The Mountain Goats, Jeffrey Lewis & The Jitters
This is about an apt a pairing as you’ll find all this week. Folk-singer … er, sorry, anti-folk-singer Jeffrey Lewis has made an unusual move this year by releasing an entire album of cover versions of one band’s output. 12 Crass Songs (Rough Trade) is just that, but much, much more. Lewis has leavened the of-course-they-fucking-do! vitriol of the Essex anarcho-communal punks with his own regular-guy warmth, to create a winning hybrid; the shout-along tunes retain their righteousness, but sound far less like pedantic polemics.
Headliner the Mountain Goats – basically lyricist-guitarist John Darnielle and bassist Peter Hughes, with supporting musicians – are touring a new and poignant disc, Heretic Pride (4AD).
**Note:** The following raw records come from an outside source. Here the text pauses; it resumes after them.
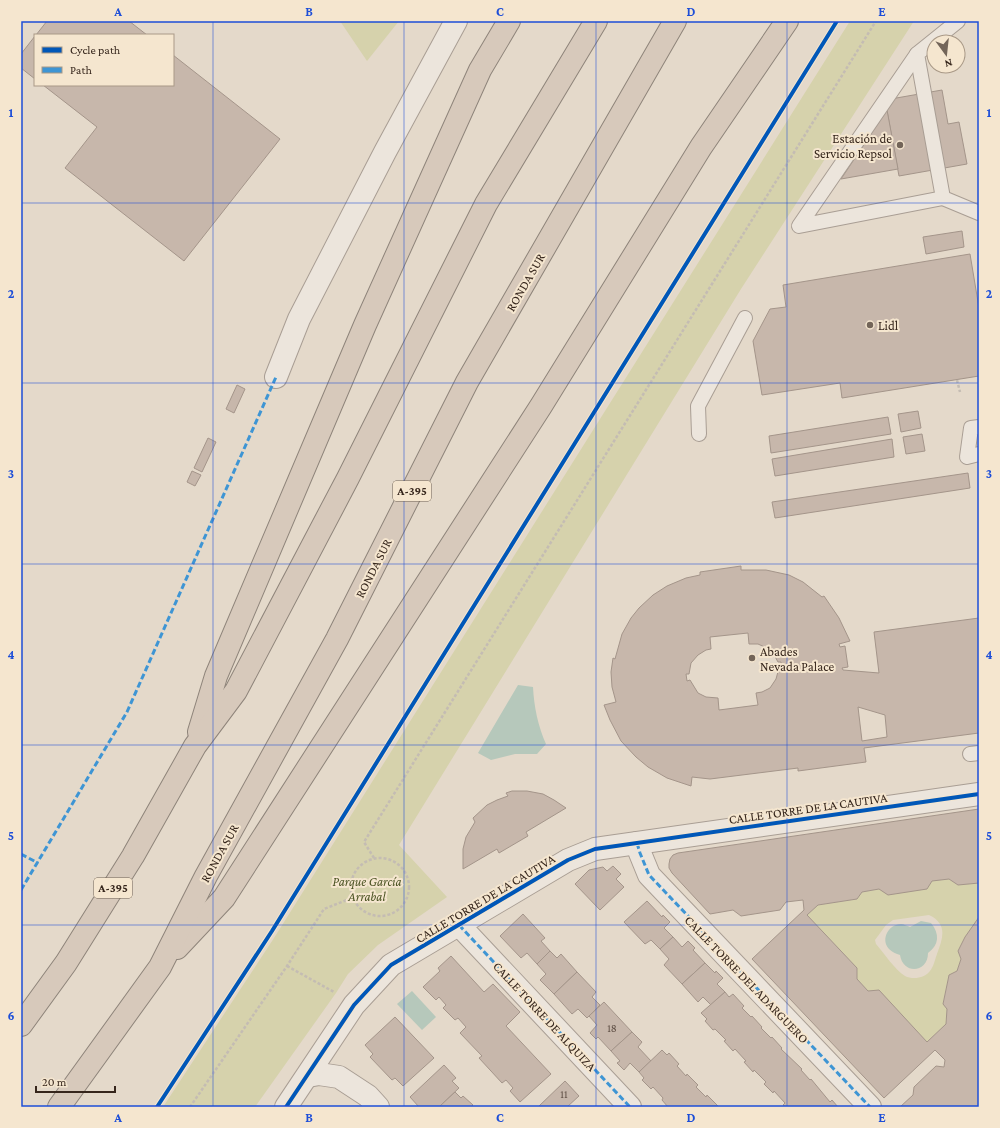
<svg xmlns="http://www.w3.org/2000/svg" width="1000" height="1128" viewBox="0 0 1000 1128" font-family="'Crimson Pro',serif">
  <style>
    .green { fill: #d6d2ac; fill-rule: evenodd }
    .water { fill: #b6c8bb }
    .building { fill: #c7b7ab; stroke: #a4958a; fill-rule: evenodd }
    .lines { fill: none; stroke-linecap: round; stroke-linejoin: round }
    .lane-casing { stroke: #a99e94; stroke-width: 16 }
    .street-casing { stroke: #a99e94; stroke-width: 24 }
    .highway-casing { stroke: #8e847a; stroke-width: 24 }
    .path { stroke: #c4bcb3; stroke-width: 2.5; stroke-dasharray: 3 2; stroke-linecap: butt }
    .lane { stroke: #ece5dc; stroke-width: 14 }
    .street { stroke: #ece5dc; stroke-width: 22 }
    .highway { stroke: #d7c9bb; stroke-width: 22 }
    .quiet { stroke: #3e95d4; stroke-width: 3; stroke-dasharray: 6 3; stroke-linecap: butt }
    .cycleway-casing { stroke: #f5e6cf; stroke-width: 6 }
    .cycleway { stroke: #0057b8; stroke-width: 4 }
    .grid { fill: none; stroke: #1d4ed8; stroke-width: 1; stroke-opacity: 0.55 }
    .poi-dot { fill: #736559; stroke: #f5e6cf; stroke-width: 1.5 }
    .labels { text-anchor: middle; stroke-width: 4; stroke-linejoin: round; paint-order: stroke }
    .number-label { font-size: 11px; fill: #5a4a40 }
    .shield { fill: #f5e6cf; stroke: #6f6052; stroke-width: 1 }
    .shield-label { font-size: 12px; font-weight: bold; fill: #36261c }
    .poi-label { font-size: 13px; fill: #36261c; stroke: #f5e6cf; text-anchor: start }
    .street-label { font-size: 13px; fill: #36261c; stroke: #f5e6cf }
    .park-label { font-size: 13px; font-style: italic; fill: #4b5323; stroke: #f5e6cf }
    .neatline { fill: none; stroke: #1d4ed8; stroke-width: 1.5 }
    .grid-label { font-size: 13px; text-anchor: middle; font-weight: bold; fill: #1d4ed8 }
  </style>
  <rect width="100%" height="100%" fill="#e4d9ca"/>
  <!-- green -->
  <g class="green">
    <polygon points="340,21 399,21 367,61"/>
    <polygon points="850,21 914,21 741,289 399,845 447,897 378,945 348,974 336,993 255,1107 163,1107 274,938"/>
    <path d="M 949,879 L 958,885 L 979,883 L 979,917 L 965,937 L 958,951 L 961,959 L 957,971 L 949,975 L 943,1003 L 947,1009 L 946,1024 L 927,1042 L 879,991 L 868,991 L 857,979 L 857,968 L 807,915 L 818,905 L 857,899 L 862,892 L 879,889 L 927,889 L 932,881 ZM 929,915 C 948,924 943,938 937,954 C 935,959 934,966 930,971 C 925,978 913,980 905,976 C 895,970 884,953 876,944 L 875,940 L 886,925 L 893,920 Z"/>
  </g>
  <!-- water -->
  <g class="water">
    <path d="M 518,685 L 533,687 C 534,707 538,726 546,744 L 537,754 L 515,754 L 491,760 L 478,753 Z"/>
    <path d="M 921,921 L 931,923 C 940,934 939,945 928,953 C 928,973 903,975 900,955 C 896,954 892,952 889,949 C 880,939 889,924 901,924 C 904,924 907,926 910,927 Z"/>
    <polygon points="412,991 436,1017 422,1030 397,1004"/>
  </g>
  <!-- building -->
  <g class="building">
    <polygon points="47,21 129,21 147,35 36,35"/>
    <polygon points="35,36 35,79 21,68 21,54"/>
    <polygon points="173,55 280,139 184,261 65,168 97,127 43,85 173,85"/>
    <polygon points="942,90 948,124 959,122 967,164 899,176 885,100"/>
    <polygon points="887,110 898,169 841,179"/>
    <polygon points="962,231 964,247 926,254 923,237"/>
    <polygon points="970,254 979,308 979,376 842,398 840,383 762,395 753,341 770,309 786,307 783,285"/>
    <polygon points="237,385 245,389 234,413 226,409"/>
    <polygon points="918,411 921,428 901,432 898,414"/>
    <polygon points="888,417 891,434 771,453 769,436"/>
    <polygon points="922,434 925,451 906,454 903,437"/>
    <polygon points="208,438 216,442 202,472 194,468"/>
    <polygon points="892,439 894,457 775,476 772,459"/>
    <polygon points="192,471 201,475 195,486 187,482"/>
    <polygon points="968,473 970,488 775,518 772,502"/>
    <path d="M 741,566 L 741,570 L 766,570 L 789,575 L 803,582 L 822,597 L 824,596 L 839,618 L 850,641 L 839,644 L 840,647 L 845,646 L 848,667 L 842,668 L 843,670 L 879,673 L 874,632 L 979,618 L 979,733 L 864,748 L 866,762 L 798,771 L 798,768 L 710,779 L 692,777 L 691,786 L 667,778 L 648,767 L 636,757 L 621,741 L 610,720 L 604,705 L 616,702 L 612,687 L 611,672 L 613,658 L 615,659 L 622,634 L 631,618 L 639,608 L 653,595 L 667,586 L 686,578 L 700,575 L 700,572 ZM 748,633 L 749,644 L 758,644 L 769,649 L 773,653 L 778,662 L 781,662 L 781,669 L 779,668 L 776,679 L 770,688 L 762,692 L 756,693 L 758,705 L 719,710 L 718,698 L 706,697 L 698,693 L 690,680 L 687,681 L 686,674 L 689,674 L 691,663 L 698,655 L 706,650 L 711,649 L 710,637 ZM 858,707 L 885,715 L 887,737 L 862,741 Z"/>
    <polygon points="512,791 527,791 543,794 554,800 566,808 526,832 528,836 499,853 497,849 463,869 463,849 466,837 475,822 473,818 487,805 497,800 508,796 506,793"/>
    <polygon points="979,809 979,883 958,885 949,879 932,881 927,889 888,895 879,889 862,892 857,899 818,905 807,915 857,968 857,979 868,991 879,990 927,1042 946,1024 947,1009 943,1004 948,980 949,975 957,971 961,959 958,951 965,937 979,917 979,1107 900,1107 913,1095 914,1087 936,1066 944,1067 945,1060 935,1050 884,1098 752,959 804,910 803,900 786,902 780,910 741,916 733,910 710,914 672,873 669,868 669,864 670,859 673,855 678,853"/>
    <polygon points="613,866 621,874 616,879 624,887 600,910 575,884 589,870 603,867 607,871"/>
    <polygon points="647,901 662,917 663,915 670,922 664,928 673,937 660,949 651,940 645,944 624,922"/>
    <polygon points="523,914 545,938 541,941 550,951 537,964 527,953 521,958 500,936"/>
    <polygon points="673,937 682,947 688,941 695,948 693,950 705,963 682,984 664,965 669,959 660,949"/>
    <polygon points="550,951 557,958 561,954 577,972 554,994 540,980 546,974 537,964"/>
    <polygon points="451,956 484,992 493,984 520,1012 506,1026 551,1074 520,1102 510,1091 513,1088 506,1080 502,1083 479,1058 482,1056 460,1033 466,1027 458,1018 455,1020 443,1008 446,1005 439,997 436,1000 423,987 440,971 438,968"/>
    <polygon points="705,963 715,973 716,971 723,978 717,984 725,992 711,1005 703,997 698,1002 682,984"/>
    <polygon points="577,972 596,992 592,997 600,1005 587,1018 578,1009 572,1014 554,994"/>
    <polygon points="725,992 729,997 733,994 744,1006 742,1008 751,1017 752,1016 762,1027 761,1028 771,1038 772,1037 782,1048 781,1049 802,1069 801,1070 810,1080 811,1079 830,1102 832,1100 838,1107 786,1107 783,1105 785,1103 774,1091 773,1093 764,1084 766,1082 754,1070 753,1072 744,1062 746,1061 735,1049 733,1051 724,1041 726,1040 715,1029 713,1030 705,1021 707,1019 701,1013"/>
    <polygon points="604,1002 632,1032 611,1051 598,1037 596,1039 590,1033 597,1025 589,1016"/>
    <polygon points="395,1017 434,1058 403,1086 395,1078 392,1080 370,1057 373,1054 365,1045"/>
    <polygon points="632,1032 642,1042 638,1047 651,1061 639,1072 630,1063 624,1070 617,1063 620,1061 611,1051"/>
    <polygon points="662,1050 667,1055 669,1053 679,1064 677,1066 686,1076 687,1074 698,1085 696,1087 706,1097 707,1095 718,1106 668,1107 662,1100 663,1098 653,1087 651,1089 642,1080 644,1078 639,1072"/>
    <polygon points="444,1065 456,1078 452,1081 459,1088 439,1107 419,1107 410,1097"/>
    <polygon points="565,1081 579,1096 567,1107 538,1107"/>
    <polygon points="455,1092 461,1098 463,1096 473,1105 471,1107 439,1107"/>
  </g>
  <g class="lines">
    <defs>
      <g id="lane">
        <polyline points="958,21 917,54 943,198 979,213"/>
        <polyline points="917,54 799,226 943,198"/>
        <polyline points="979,427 971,428 967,457 979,454"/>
        <polyline points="699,434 698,406 745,318"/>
        <polyline points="970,754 979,753"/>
      </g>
      <g id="street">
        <polyline points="276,377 299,319 385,152 456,21"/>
        <polyline points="637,843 640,853 649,875 870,1107"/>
        <polyline points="459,925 630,1107"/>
        <polyline points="308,1076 319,1074 339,1077 368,1096 378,1107"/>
        <polyline points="286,1107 354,1005 391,965 568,860 595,849 979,794"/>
      </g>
      <g id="highway">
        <polyline points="199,732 216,676 365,325 480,70 509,21"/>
        <polyline points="177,948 224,898 541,406 701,147 787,21"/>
        <polyline points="21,1025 66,963 133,856 195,746 236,691 348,478 486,204 596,21"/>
        <polyline points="59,1107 160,967 206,876 337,639 467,382 675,21"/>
      </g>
    </defs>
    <!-- lane casing -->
    <use href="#lane" class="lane-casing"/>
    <!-- street casing -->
    <use href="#street" class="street-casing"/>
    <!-- highway casing -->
    <use href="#highway" class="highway-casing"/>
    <!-- path -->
    <g class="path">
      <polyline points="957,380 960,392"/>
      <circle cx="380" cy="887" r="29"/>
      <polyline points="374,858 364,842 876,21"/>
      <polyline points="287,966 334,992"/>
      <polyline points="190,1107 287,966 324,909 352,898"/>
    </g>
    <!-- lane -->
    <use href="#lane" class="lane"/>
    <!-- street -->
    <use href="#street" class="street"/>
    <!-- highway -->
    <use href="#highway" class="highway"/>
    <!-- quiet -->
    <g class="quiet">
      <polyline points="637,843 640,853 649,875 870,1107"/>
      <polyline points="21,854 38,863"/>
      <polyline points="21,890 127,712 276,377"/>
      <polyline points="459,925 630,1107"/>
    </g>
    <defs>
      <g id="cycleway">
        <polyline points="157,1107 272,931 837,21"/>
        <polyline points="286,1107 354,1005 391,965 568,860 595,849 979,794"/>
      </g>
    </defs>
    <!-- cycleway casing -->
    <use href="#cycleway" class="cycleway-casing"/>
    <!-- cycleway -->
    <use href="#cycleway" class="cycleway"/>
  </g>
  <!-- grid -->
  <path class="grid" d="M 213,21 L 213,1107M 404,21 L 404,1107M 596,21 L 596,1107M 787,21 L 787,1107M 21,203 L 979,203M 21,383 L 979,383M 21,564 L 979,564M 21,745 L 979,745M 21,925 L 979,925"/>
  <!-- markers -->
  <g class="poi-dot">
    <circle cx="900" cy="145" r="4"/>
    <circle cx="870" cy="325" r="4"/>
    <circle cx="752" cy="658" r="4"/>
  </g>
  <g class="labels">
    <!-- number labels -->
    <g class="number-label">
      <text x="612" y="1032">18</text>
      <text x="564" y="1098">11</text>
    </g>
    <!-- shield labels -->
    <g class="shield">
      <rect x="393" y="481" width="38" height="20" rx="3"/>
      <rect x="94" y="878" width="38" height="20" rx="3"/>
    </g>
    <g class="shield-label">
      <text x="412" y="495">A-395</text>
      <text x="113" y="892">A-395</text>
    </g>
    <!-- poi labels -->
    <g class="poi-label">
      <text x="892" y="143" text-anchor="end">Estación de<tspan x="892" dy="15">Servicio Repsol</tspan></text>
      <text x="878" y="330">Lidl</text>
      <text x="760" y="656">Abades<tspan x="760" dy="15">Nevada Palace</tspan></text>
    </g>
    <!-- street labels -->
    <g class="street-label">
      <text transform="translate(525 282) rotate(-60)" y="5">RONDA SUR</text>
      <text transform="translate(373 568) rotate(-63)" y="5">RONDA SUR</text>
      <text transform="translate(808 808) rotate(-8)" y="5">CALLE TORRE DE LA CAUTIVA</text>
      <text transform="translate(219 853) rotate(-61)" y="5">RONDA SUR</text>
      <text transform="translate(485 898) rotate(-31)" y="5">CALLE TORRE DE LA CAUTIVA</text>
      <text transform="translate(747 979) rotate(46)" y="5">CALLE TORRE DEL ADARGUERO</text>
      <text transform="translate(545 1016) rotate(47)" y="5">CALLE TORRE DE ALQUIZA</text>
    </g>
    <!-- park labels -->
    <g class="park-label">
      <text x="367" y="886">Parque García<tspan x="367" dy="15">Arrabal</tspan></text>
    </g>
  </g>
  <!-- border -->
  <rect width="1000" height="1128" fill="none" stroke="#f5e6cf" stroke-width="44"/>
  <!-- legend -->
  <rect x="34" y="34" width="140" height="52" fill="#f5e6cf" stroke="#a99987"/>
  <rect x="42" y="47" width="20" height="6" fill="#0057b8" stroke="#a99987"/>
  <text x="70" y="54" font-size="12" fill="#36261c">Cycle path</text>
  <rect x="42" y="67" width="20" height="6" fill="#3e95d4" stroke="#a99987"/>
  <text x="70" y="74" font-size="12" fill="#36261c">Path</text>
  <!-- north arrow -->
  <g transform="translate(946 54) rotate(165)"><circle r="19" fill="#f5e6cf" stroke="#a99987"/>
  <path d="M0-3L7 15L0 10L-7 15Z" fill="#736559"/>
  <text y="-6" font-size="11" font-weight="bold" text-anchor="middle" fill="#36261c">N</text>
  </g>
  <!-- scale -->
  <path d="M36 1086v6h79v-6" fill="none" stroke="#36261c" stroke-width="2"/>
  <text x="42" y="1086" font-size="12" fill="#36261c" stroke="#f5e6cf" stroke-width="3" paint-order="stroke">20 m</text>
  <rect x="22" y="22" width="956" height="1084" class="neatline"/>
  <g class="grid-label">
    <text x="118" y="16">A</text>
    <text x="309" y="16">B</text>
    <text x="500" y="16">C</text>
    <text x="691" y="16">D</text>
    <text x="882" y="16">E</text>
    <text x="11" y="117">1</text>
    <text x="989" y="117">1</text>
    <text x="11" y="298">2</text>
    <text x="989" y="298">2</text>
    <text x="11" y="478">3</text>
    <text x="989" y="478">3</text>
    <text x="11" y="659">4</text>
    <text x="989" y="659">4</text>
    <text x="11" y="840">5</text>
    <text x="989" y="840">5</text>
    <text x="11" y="1020">6</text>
    <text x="989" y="1020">6</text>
    <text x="118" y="1122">A</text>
    <text x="309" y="1122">B</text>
    <text x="500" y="1122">C</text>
    <text x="691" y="1122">D</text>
    <text x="882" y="1122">E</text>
  </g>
</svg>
Darnielle has that Becker & Fagen-like way of talking around his subject matter: You’d never know he was singing songs about his chance encounters with chicks at death-metal clubs, or various odes to monsters and eerie things from the Goats’ delicate folk-rock tunes, and certainly not by Darnielle’s scrupulous avoidance of an outright explanation. (He saves those for the press notes.) But as far as lyrical eloquence in modern rock goes, there’s few who can currently touch him. (Tue.-Wed. at the Troubadour, 9081 Santa Monica Blvd., West Hollywood, 310-276-6168 or Troubadour.com.)